Il cortile è pieno di bambini, ognuno cerca con gli occhi la sua maestra, la sua classe. C’è pure chi ha gli occhi pieni di speranza e cerca un posto vuoto per poter iniziare anche lui la scuola. Purtroppo non è possibile, non c’è posto per tutti: anche quest’anno potranno studiare solo 3500 alunni tra bambini e ragazzi, sono tantissimi, ma non è abbastanza.

Il centro riapre, tutto riprende il suo ritmo: i piccoli allievi intonano una preghiera, un canto all’inizio della giornata; le ragazzine di Mamma Margherita imparano a cucire, a tagliare i capelli, a cucinare; l’equipe sociale ascolta ogni storia…
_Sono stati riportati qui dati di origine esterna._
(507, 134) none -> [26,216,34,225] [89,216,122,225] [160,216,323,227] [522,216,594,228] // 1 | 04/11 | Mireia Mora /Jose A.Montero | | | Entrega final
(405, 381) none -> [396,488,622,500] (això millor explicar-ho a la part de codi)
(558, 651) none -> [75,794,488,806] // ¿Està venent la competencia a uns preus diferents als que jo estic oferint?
Le attività riprendono in un atmosfera di guerra dimenticata: come se i signori della guerra che stanno decidendo le nostre sorti, non esistessero nemmeno. Adesso sono giorni di silenzio, i responsabili stanno parlando: gli ennesimi negoziati, come se 15 giorni possano risolvere una guerra che continua da vent’anni.

I profughi in tutto il Nord Kivu sono oltre 1 milione e circa il 20% sta alle porte di Goma. Sono tantissime persone che non vivono una vita normale, tantissimi bambini che da anni interrompono la scuola.

Come saranno questi adulti del domani che hanno edificato la loro educazione sulla instabilità, sull’assistenzialismo, sull’abituarsi a vivere in un campo come se fosse un luogo di vita normale? Che impronta avrà la loro vita guardando un mondo di adulti che vive di espedienti, utilizzando ogni mezzo per sopravvivere, arrivando magari a imbrogliare?

Vivere il centro ti fa a volte dimenticare questa realtà, ti fa pensare che perché riusciamo a dare delle risposte sia già abbastanza; ma non basta, occorre denunciare, occorre parlare, occorre sentirsi responsabili, occorre spronarsi a dare di più, a fare meglio e ad ascoltare, non stancarsi mai di ascoltare.

Questa è una guerra dimenticata perché è un luogo dimenticato, ma per chi lo ha conosciuto è capace di lasciare un segno indelebile nel cuore, perché pur essendo un luogo dove non esiste giustizia, è comunque capace di insegnarti la speranza.